Inès, campée par Sabrina Ouazani est un personnage féminin fort, dans un monde très masculin…

Les femmes comme Inès existent dans le monde du rap. Il y a des patronnes de label, des avocates, des femmes à poigne qui se font respecter par ces hommes. Et Sabrina était l’actrice idéale pour ça, elle est elle-même très familière du milieu du rap. C’est un personnage très important, essentiel, et qui nous rappelle que ces mecs ne sont pas tous des gros machos et que très souvent, derrière ces mecs, il y a une femme. Elles sont très présentes dans l’ombre des rappeurs.

Ninho, Soprano, Kool Shen, Lacrim, Mister V… On ne compte plus les guests dans « Validé »…

C’était le pari. On ne pourrait pas imaginer Dix pour cent sans acteurs célèbres. Ces rappeurs célèbres donnent leur crédibilité à ce projet en venant, c’était un vrai pari pour eux. Pour une majorité d’entre eux, j’avais leurs contacts perso comme Kool Shen. Soprano était dans Taxi 5, Mister V dans Pataya, Cut Killer dans les Kaïra. Pour d’autres, comme Ninho ou Mac Tyer, ce sont des personnes de mon équipe comme Moussa Mansaly qui ont contribué au fait qu’on puisse avoir la confiance de ces gens et qu’ils acceptent de venir tourner.

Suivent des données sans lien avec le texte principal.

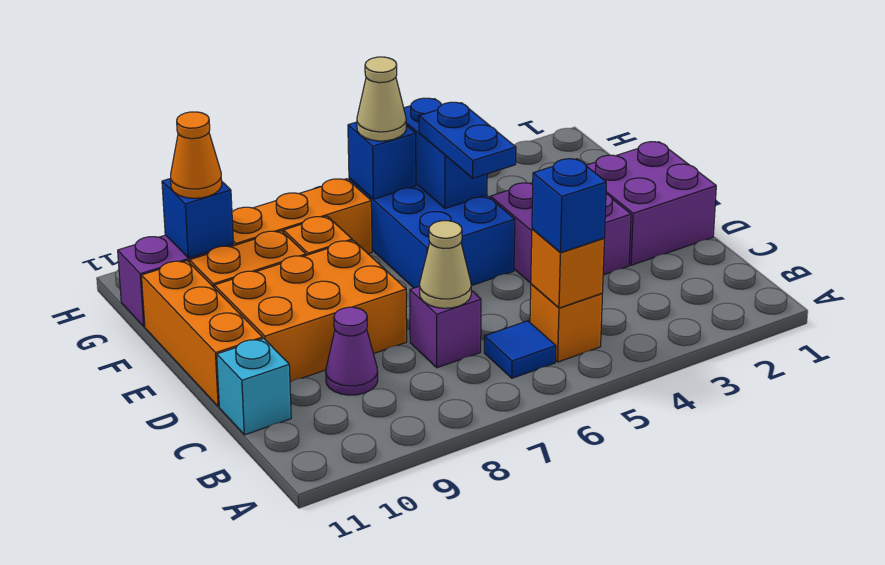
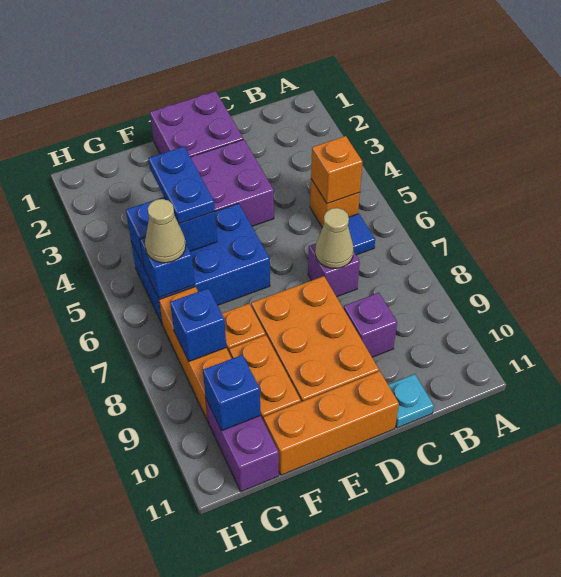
blue 1x1 brick [532,159,606,253] -> blue 1x1 brick moved to [170,288,226,361]
purple 1x1 cone [326,307,378,395] -> purple 1x1 brick [344,293,397,357]
cyan 1x1 brick [217,338,291,435] -> cyan 1x1 plate [388,374,434,428]
blue 1x2 plate [419,102,516,178] -> blue 1x2 plate turned to [149,147,215,224]
orange 1x1 cone [171,112,222,198] -> none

Parlez-nous de cette BO incroyable…

J’ai confié la BO à Moussa Mansaly. Je voulais une BO représentative du rap français et non pas une BO faite par une équipe. Je voulais que ce soit la Suisse cette BO et que tout le monde puisse y venir. Des rappeurs de tous horizons sont venus, même des gens qui ne s’entendent pas ou qui sont dans des labels concurrents. La réussite de cette BO, c’est sa feuille de match, on a vraiment des gros noms Gims, La Crim, Ninho ou Soprano. Tous ces gens par leur présence sur cette BO valident Validé, et c’est une victoire !

Avez-vous briefé ces artistes ?

Le but, c’était de rassembler tous ces grands noms sur la première série française sur le rap. Alors, on les a laissés libres de faire le morceau dont ils avaient envie. Certains parlent de la série, d’autres moins. Certains citent Validé, d’autres pas. L’essentiel était de rassembler une partie du rap français autour de cette série.